Work request ::
From the entries below, copy every line that holds the word "linejoin".

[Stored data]
===

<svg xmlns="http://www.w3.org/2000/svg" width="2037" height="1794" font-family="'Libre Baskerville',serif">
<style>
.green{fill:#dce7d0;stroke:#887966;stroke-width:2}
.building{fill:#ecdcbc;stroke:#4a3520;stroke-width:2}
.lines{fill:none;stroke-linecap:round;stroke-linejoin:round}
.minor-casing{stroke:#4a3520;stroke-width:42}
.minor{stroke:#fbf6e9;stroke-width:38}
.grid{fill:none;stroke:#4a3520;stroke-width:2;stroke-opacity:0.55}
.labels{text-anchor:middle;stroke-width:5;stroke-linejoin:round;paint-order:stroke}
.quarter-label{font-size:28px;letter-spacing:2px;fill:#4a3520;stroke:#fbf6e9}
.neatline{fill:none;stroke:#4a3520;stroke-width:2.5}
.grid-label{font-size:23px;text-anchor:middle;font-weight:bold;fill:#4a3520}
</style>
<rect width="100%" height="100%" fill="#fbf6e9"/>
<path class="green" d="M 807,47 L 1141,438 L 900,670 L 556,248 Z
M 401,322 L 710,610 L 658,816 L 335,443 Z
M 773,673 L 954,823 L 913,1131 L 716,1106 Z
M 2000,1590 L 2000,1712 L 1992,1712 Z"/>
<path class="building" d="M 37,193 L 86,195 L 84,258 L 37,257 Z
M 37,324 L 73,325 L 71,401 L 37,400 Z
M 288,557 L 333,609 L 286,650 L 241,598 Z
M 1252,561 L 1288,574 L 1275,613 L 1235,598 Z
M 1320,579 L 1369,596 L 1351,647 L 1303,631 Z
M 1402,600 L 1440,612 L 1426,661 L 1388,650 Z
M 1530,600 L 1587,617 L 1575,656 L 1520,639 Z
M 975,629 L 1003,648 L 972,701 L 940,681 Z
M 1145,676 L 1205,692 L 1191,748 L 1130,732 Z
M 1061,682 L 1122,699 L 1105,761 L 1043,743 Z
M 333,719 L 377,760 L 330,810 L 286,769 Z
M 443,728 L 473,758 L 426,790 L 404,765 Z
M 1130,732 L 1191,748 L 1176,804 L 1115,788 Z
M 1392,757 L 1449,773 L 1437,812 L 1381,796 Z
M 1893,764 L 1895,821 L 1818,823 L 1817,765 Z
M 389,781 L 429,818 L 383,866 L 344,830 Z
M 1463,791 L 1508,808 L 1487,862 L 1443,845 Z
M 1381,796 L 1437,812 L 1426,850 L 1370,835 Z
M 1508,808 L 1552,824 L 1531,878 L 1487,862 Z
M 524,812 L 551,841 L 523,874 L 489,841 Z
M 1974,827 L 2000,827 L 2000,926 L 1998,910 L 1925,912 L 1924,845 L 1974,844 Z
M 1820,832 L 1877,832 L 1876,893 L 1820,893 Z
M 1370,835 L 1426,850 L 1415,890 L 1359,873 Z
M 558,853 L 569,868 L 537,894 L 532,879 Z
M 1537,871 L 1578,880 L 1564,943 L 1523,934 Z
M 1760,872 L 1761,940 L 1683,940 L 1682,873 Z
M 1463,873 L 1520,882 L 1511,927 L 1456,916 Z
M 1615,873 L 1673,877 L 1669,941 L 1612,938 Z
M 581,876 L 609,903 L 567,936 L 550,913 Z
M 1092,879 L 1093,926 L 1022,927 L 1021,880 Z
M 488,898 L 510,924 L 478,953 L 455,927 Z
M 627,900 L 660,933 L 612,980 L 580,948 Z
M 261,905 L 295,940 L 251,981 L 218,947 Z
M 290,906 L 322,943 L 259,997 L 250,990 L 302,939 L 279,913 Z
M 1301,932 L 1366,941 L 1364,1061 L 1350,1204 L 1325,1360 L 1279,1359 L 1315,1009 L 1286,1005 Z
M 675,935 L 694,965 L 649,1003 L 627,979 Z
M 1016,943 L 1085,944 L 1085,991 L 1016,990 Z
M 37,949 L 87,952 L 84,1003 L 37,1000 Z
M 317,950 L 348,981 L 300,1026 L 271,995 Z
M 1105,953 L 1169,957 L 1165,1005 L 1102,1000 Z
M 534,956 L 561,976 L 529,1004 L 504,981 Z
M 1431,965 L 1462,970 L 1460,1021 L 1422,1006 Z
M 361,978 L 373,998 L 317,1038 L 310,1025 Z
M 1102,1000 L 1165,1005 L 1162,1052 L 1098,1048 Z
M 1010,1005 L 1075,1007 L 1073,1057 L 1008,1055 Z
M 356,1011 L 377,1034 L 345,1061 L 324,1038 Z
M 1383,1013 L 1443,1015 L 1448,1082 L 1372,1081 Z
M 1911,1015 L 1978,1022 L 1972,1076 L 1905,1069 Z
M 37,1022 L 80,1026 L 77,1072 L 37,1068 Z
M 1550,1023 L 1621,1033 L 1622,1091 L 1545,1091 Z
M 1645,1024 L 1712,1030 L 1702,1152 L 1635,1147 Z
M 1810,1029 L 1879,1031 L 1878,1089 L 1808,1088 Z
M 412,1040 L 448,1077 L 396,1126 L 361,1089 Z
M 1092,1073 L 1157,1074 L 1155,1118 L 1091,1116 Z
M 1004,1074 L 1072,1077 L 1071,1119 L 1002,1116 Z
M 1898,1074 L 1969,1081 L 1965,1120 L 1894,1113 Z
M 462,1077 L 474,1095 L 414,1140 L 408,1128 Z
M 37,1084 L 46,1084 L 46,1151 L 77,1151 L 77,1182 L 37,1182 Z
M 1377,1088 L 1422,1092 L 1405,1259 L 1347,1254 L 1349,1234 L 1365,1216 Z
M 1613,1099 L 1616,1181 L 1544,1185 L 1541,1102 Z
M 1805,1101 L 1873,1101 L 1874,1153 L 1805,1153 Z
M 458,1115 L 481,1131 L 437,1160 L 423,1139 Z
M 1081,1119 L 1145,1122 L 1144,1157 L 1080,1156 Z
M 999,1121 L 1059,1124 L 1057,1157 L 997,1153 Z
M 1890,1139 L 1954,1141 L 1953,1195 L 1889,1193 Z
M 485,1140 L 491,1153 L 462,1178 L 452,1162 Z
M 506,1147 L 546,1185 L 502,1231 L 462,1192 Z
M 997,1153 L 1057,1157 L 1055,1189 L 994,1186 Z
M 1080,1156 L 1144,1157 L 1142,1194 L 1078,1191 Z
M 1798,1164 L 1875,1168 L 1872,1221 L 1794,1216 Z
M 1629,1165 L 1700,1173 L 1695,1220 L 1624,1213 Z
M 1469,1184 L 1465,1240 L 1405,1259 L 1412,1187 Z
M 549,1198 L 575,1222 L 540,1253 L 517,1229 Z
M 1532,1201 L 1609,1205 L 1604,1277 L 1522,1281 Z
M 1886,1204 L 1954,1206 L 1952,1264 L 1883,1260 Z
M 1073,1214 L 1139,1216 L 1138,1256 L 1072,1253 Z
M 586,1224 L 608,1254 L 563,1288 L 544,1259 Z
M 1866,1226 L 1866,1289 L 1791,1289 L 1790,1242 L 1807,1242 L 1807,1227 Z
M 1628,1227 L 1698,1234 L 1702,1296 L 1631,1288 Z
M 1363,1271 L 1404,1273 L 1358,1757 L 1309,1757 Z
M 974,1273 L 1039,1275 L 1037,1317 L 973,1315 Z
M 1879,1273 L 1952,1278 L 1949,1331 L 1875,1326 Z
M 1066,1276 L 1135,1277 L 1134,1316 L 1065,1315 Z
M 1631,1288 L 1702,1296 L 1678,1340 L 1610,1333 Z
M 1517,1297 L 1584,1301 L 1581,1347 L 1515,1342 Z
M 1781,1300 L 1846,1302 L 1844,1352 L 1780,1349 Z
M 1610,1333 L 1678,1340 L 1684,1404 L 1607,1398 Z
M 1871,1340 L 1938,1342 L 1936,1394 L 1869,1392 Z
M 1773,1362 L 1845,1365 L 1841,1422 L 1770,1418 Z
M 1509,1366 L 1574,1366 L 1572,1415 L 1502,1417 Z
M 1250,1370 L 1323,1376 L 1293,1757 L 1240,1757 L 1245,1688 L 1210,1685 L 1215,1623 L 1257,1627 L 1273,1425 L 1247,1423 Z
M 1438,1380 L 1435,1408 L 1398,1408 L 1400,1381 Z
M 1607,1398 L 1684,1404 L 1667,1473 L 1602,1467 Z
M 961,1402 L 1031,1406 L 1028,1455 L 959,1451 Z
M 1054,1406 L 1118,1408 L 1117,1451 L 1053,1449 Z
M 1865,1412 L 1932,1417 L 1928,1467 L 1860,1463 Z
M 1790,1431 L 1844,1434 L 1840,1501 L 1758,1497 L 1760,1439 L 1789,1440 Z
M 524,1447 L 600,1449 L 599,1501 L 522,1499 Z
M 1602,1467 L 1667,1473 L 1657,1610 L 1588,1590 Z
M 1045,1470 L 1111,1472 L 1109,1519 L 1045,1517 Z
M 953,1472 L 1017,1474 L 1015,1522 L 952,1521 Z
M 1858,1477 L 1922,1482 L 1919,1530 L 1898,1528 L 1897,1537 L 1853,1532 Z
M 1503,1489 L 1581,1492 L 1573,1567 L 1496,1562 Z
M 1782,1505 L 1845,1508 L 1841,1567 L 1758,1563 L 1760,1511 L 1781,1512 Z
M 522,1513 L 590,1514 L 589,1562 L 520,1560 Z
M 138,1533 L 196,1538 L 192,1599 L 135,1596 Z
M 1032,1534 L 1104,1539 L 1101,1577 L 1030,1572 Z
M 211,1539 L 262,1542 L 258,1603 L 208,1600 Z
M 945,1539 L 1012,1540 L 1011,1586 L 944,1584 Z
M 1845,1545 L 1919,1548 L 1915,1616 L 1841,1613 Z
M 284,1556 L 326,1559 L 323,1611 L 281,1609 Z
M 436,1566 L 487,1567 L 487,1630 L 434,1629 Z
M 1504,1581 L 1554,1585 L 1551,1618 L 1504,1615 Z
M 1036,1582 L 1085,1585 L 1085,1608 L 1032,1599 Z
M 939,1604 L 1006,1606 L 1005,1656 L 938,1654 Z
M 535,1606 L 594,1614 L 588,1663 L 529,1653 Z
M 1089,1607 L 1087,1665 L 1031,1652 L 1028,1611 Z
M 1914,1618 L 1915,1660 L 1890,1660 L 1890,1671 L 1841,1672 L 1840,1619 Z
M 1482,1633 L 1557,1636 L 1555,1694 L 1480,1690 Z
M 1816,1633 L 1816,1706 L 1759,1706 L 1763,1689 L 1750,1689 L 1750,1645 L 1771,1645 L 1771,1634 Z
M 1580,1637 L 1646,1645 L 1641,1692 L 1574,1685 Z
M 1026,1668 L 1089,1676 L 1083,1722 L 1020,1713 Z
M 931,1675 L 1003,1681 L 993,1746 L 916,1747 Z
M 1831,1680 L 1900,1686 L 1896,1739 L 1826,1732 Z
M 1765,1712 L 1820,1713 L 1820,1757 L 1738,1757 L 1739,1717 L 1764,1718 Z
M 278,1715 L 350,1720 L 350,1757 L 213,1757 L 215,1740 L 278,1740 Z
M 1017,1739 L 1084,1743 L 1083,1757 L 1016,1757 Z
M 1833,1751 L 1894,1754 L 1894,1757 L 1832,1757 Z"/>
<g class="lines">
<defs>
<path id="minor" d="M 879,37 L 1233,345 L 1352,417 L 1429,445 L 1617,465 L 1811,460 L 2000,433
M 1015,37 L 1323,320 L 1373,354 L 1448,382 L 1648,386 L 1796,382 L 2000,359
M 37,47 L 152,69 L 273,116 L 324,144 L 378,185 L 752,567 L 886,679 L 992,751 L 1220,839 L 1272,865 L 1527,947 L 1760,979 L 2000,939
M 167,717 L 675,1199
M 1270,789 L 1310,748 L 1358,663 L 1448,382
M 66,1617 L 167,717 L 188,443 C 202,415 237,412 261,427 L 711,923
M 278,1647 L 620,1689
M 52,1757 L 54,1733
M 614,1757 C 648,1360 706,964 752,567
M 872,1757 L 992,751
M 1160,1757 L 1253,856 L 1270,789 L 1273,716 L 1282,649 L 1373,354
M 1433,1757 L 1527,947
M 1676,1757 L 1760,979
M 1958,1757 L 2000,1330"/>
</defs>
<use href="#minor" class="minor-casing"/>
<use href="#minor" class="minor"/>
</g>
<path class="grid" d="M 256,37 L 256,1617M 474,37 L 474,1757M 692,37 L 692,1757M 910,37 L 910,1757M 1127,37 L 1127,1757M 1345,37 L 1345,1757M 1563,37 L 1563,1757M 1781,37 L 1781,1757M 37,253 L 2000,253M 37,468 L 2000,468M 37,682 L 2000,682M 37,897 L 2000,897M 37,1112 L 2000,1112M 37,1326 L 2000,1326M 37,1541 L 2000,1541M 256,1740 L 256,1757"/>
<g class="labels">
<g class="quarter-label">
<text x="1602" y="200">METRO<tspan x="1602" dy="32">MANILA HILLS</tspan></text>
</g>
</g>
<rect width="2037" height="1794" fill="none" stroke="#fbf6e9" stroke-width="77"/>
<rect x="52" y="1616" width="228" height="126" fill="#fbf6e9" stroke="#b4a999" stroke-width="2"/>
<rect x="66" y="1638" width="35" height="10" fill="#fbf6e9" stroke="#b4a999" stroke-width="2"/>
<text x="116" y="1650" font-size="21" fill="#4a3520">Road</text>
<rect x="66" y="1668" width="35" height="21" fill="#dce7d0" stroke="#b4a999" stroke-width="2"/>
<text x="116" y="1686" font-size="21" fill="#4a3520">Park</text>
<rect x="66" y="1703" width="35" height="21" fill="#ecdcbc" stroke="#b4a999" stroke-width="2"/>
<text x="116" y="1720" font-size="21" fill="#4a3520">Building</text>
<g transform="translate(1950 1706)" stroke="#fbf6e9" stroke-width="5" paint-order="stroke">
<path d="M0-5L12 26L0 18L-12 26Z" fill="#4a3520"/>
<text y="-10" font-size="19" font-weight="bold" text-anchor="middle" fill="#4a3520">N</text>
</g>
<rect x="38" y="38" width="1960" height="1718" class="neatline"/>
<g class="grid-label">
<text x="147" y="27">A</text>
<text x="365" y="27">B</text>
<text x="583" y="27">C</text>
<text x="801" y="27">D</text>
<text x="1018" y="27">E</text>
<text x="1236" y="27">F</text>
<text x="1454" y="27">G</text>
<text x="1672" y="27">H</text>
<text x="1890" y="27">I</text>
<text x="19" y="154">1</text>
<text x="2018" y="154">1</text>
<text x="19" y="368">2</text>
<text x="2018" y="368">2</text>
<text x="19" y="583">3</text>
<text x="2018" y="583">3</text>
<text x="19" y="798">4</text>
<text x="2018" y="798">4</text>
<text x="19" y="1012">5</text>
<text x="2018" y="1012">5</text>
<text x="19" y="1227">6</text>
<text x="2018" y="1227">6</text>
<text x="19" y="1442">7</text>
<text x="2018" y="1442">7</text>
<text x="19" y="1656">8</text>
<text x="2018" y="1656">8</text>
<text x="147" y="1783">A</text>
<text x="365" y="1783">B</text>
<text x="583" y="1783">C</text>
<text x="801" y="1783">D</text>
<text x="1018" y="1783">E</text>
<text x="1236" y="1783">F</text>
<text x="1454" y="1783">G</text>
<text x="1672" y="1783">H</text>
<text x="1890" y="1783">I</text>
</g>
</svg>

===

Exercise response ::
.lines{fill:none;stroke-linecap:round;stroke-linejoin:round}
.labels{text-anchor:middle;stroke-width:5;stroke-linejoin:round;paint-order:stroke}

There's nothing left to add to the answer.